L’apport le plus original du texte est donc à chercher ailleurs. Dans cette conviction affirmée que la crise écologique est l’expression d’une autre crise profondément éthique et spirituelle. L’homme, analyse le pape, s’est laissé séduire et asservir par la technologie, dévoyée par un consumérisme débridé, mis au service du seul profit et de la finance, quel qu’en soit le coût pour l’homme et l’environnement. Et donc que la réponse à cet immense gâchis ne peut être qu’une écologie humaine intégrale.
Certains pourront y voir la tentation renouvelée de ramener dans le débat écologique les questions éthiques qui mettent souvent l’Eglise en porte en faux avec la modernité, s’agissant notamment de l’avortement ou du statut de l’embryon. Encore que le pape le fasse ici sans insister. On imagine ce que son prédécesseur le pape Jean-Paul II aurait pu, à la faveur d’un texte sur la crise environnementale et le saccage de la planète, instruire à charge contre ce qu’il appelait la «culture de mort» du monde contemporain.

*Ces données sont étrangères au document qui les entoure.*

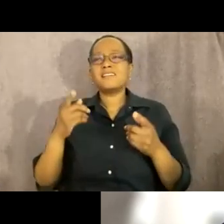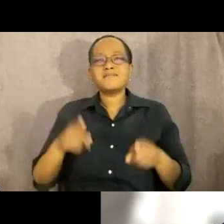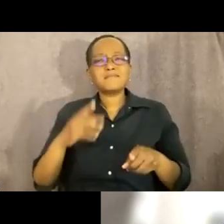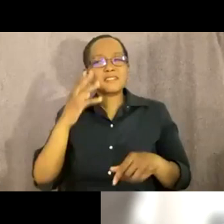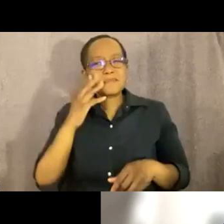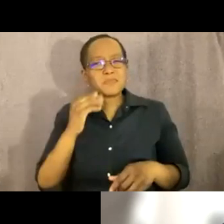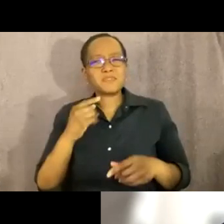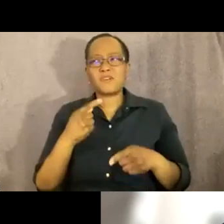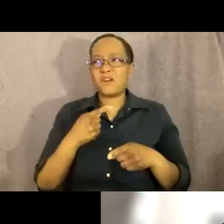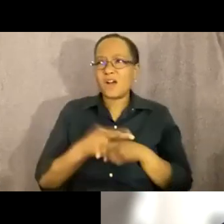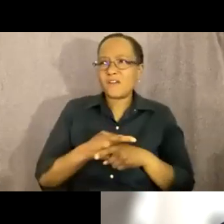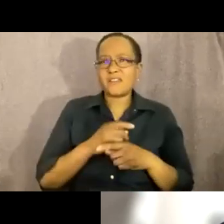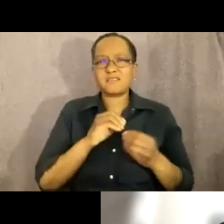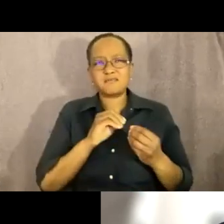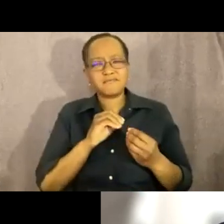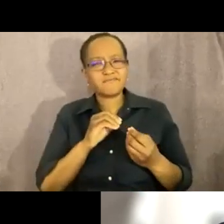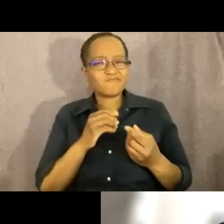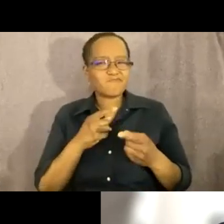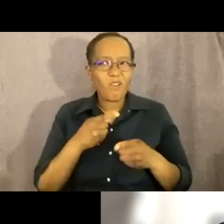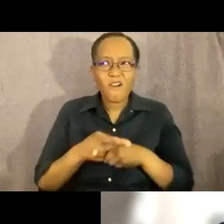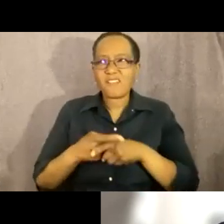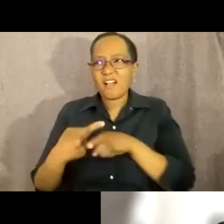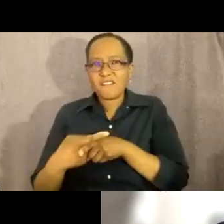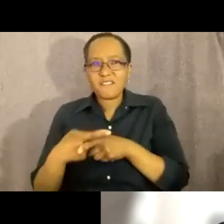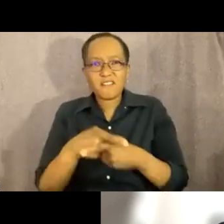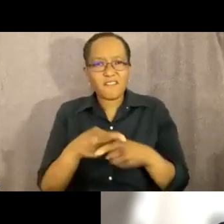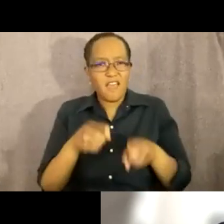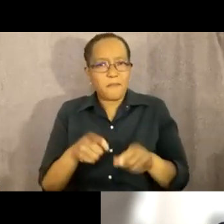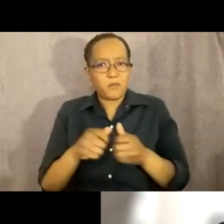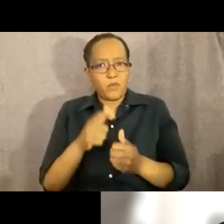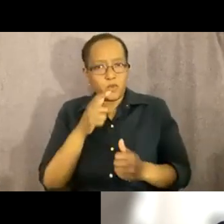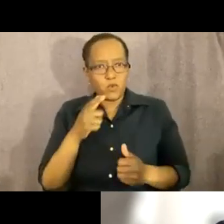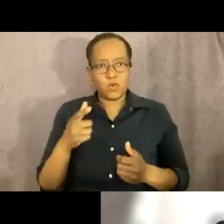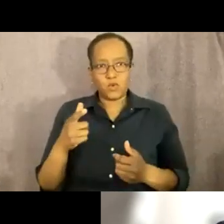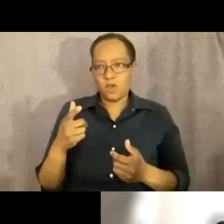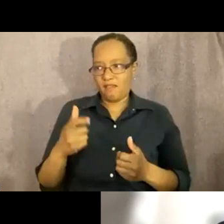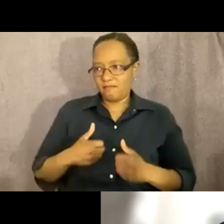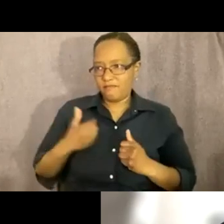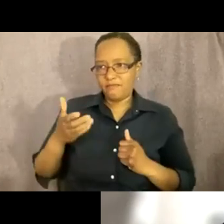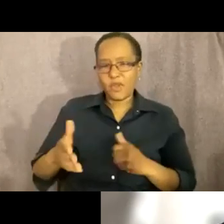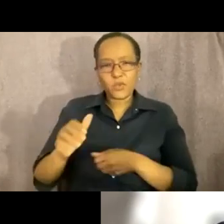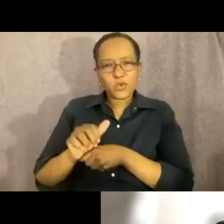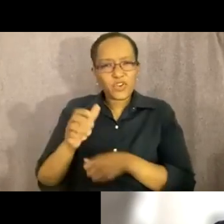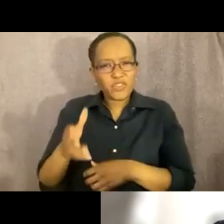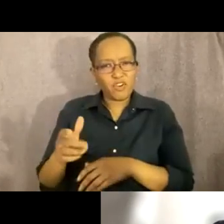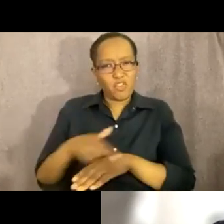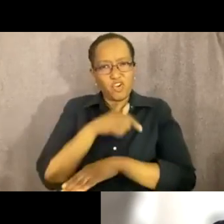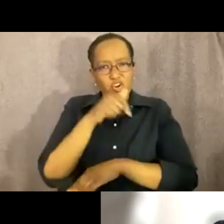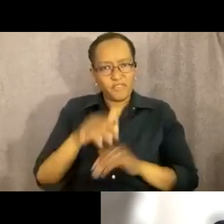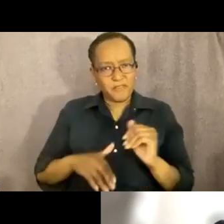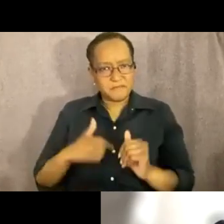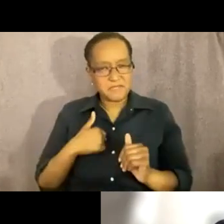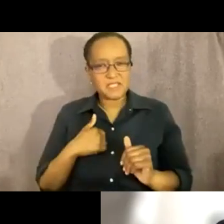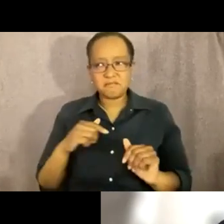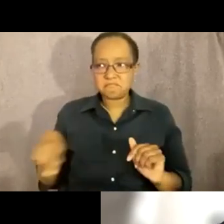worked here longer than i have uh um and uh you know korean and just different viewpoints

Or, la grande nouveauté offerte par le pape François est d’intégrer la culture elle-même parmi les richesses à préserver. « La disparition d’une culture peut être aussi grave que la disparition d’une espèce animale ou végétale. L’imposition d’un style de vie hégémonique lié à un mode de production peut-être autant nuisible que l’altération des écosystèmes. » écrit-il. Ce qui le conduit à poursuivre : « L’écologie suppose aussi la préservation des richesses culturelles de l’humanité. » Or, qu’est-ce que la culture sinon, précisément, ce que l’homme ajoute à la nature ?
Dans cette perspective, l’homme n’est plus réduit à un statut de simple prédateur, que la dogmatique catholique explique facilement par la notion de péché originel. Il serait tout autant celui qui est associé, par volonté divine, à la Création, comprise non comme résultante achevée d’un acte inaugural, mais comme continuité à parfaire. Défendre la création, à travers l’écologie, ne se limiterait donc pas à protéger ce que chacun pense, selon ses croyances propres, avoir reçu de Dieu ou de la nature, mais aussi ce que l’homme lui-même lui a apporté d’enrichissement au fil des siècles.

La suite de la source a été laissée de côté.